Al llegar, preguntó a Álvaro Katanazaka por el resto de la panda; en los últimos meses no se había separado de ellos. Juntos, solían desaparecer durante varios días para atiborrarse de cocaína o deambular por las ciudades de la Costa Verde hasta hartarse: iban a la playa, a las discotecas y a los cines y, de vez en cuando, paseaban por la Zona Sur. Cuando Pardalzinho estaba drogado, los muchachos se cercioraban de que su arma llevara el seguro puesto e incluso algunos comenzaron a ejercer de camellos para los puestos de Los Apês y de Allá Arriba. Pardalzinho les pedía que se ocupasen del camelleo como un favor. Los camelaba argumentando que, por ser blancos, la policía jamás los detendría. Los más audaces pronto se familiarizaron con los entresijos del negocio y hasta disparaban a los pies de los que les parecían sospechosos o delatores, caminando con ese bamboleo tan característico de los maleantes. Paulo Carneiro, el acompañante más asiduo de Pardalzinho en sus correrías, también se había convertido en su compañero en las partidas de naipes y se enorgullecía de haber aprendido todas las artimañas del juego en tan sólo una clase impartida por Camundongo Russo; este último, junto con Biscoitinho y Tim, también habían comenzado a salir con los jóvenes blancos, a vestirse como ellos, a imitar sus gustos. Hasta Miúdo se animó a ir a los bailes con ellos. En resumidas cuentas: Pardalzinho había propiciado un acercamiento de los muchachos blancos a los rufianes de Los Apês.

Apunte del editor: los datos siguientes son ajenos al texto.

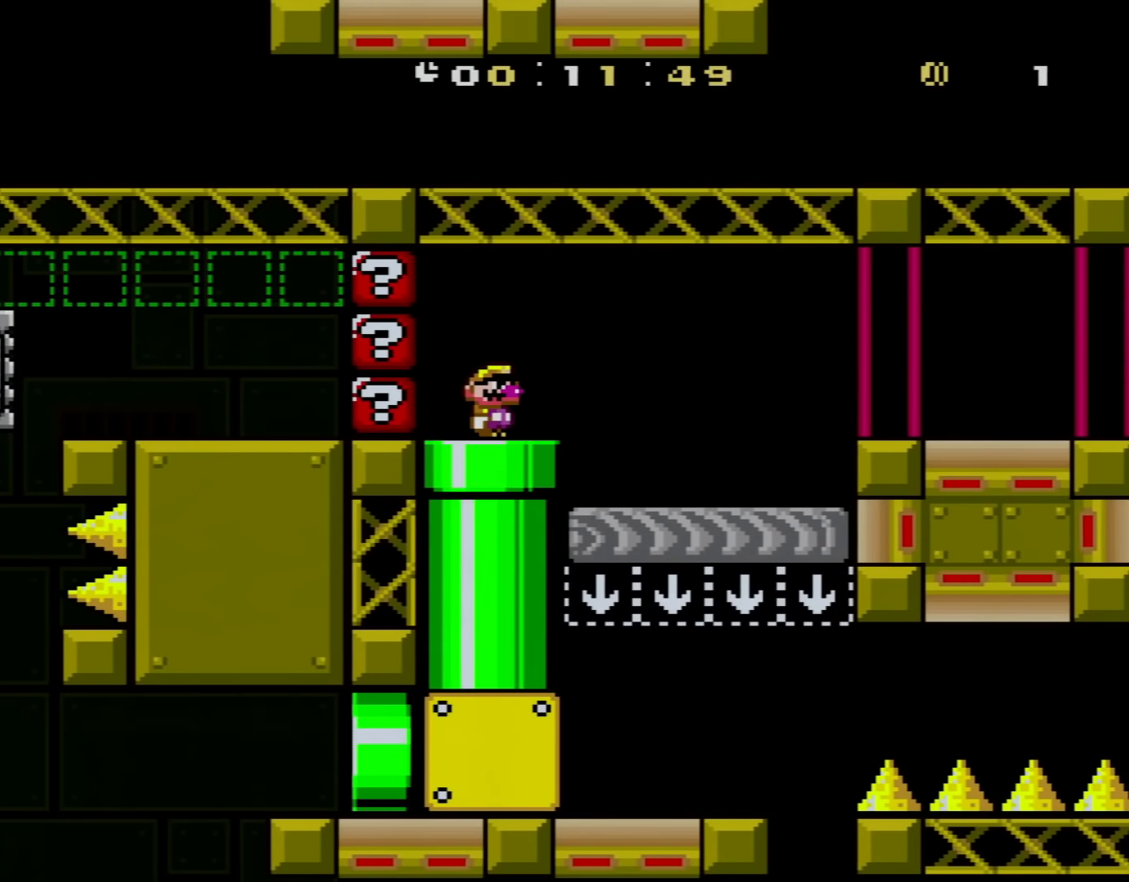
{"buttons": ["Y"], "events": [[17, "DPAD_UP", "up"], [217, "X", "up"], [250, "Y", "down"], [334, "DPAD_RIGHT", "down"], [467, "DPAD_RIGHT", "up"]]}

El movimiento en los puestos de venta de droga crecía a pasos agigantados; el consumo de cocaína aumentaba cada día. Tanto los drogatas de la favela como los de fuera, impulsados por el mono que los atenazaba, aparecían en el puesto con cadenas, alianzas, pulseras, televisores, relojes, revólveres, licuadoras, batidoras y todo tipo de electrodomésticos para cambiarlos por cocaína. Mundos cruzados que permitían intercambiarlo todo. Miúdo se había convertido en el único receptor de los botines de los ladrones de la zona y almacenaba en un baúl todas las piezas de oro que llegaban a sus manos a precio irrisorio. Cada día se integraba un nuevo rufián en su cuadrilla, y no por dinero, dado que los únicos que obtenían beneficios eran, además del propio Miúdo, Pardalzinho, Carlos Roberto y sus tres camellos, sino porque le tenían miedo, al igual que al resto de sus secuaces, y también por aumentar su prestigio y poder dominar a los pringados. Hasta los jóvenes blancos se dedicaron a tiranizar a quien se les antojaba. Eran amigos de Pardalzinho y, por consiguiente, de Miúdo. Se sentían respaldados. En Allá Arriba, los abusos se daban con más frecuencia porque Miúdo comenzó a despreciar a los que no procedían de la Macedo Sobrinho; estaba convencido de que los pobladores de la antigua favela eran los únicos dignos de consideración.

Hacía seis meses que Cabelinho Calmo estaba en la cárcel. Pese a la paliza que cinco policías de la Comisaría Trigésimo Segunda le propinaron, se resistió a firmar la autoría de los crímenes que querían achacarle. Mientras lo golpeaban, decía que sólo firmaría en presencia de un abogado, sabedor de que su hermano contrataría a uno que se encargara de su defensa en cuanto se enterase de que lo habían detenido. Y así fue. El abogado impidió que los policías cometiesen la barbaridad de obligar al maleante a comerse delitos que no había cometido y consiguió que sólo fuera procesado por tenencia de armas, la única prueba en su contra. Juzgado y condenado, cumpliría su pena en el presidio Milton Dias Moreira.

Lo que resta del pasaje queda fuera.